▶ [What is expected]
The required answer is an exact copy of the records below, without pictures.

[Stored items from a collection]
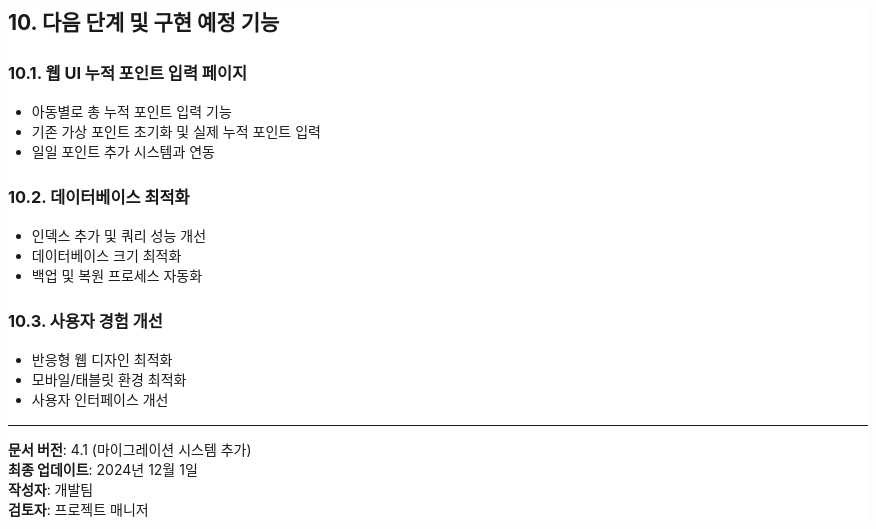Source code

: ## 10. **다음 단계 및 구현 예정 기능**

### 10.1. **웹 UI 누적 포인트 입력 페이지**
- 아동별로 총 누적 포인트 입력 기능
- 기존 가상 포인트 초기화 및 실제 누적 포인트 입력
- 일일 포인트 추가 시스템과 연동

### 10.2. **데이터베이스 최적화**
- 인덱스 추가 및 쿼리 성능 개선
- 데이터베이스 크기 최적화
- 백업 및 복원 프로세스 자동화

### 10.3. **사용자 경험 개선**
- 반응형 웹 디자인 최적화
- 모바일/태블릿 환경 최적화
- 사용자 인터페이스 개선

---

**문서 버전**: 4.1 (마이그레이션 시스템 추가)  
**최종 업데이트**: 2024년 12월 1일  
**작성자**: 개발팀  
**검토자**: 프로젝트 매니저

▶ [Worked solution]
Source code

: ## 10. **다음 단계 및 구현 예정 기능**

### 10.1. **웹 UI 누적 포인트 입력 페이지**
- 아동별로 총 누적 포인트 입력 기능
- 기존 가상 포인트 초기화 및 실제 누적 포인트 입력
- 일일 포인트 추가 시스템과 연동

### 10.2. **데이터베이스 최적화**
- 인덱스 추가 및 쿼리 성능 개선
- 데이터베이스 크기 최적화
- 백업 및 복원 프로세스 자동화

### 10.3. **사용자 경험 개선**
- 반응형 웹 디자인 최적화
- 모바일/태블릿 환경 최적화
- 사용자 인터페이스 개선

---

**문서 버전**: 4.1 (마이그레이션 시스템 추가)  
**최종 업데이트**: 2024년 12월 1일  
**작성자**: 개발팀  
**검토자**: 프로젝트 매니저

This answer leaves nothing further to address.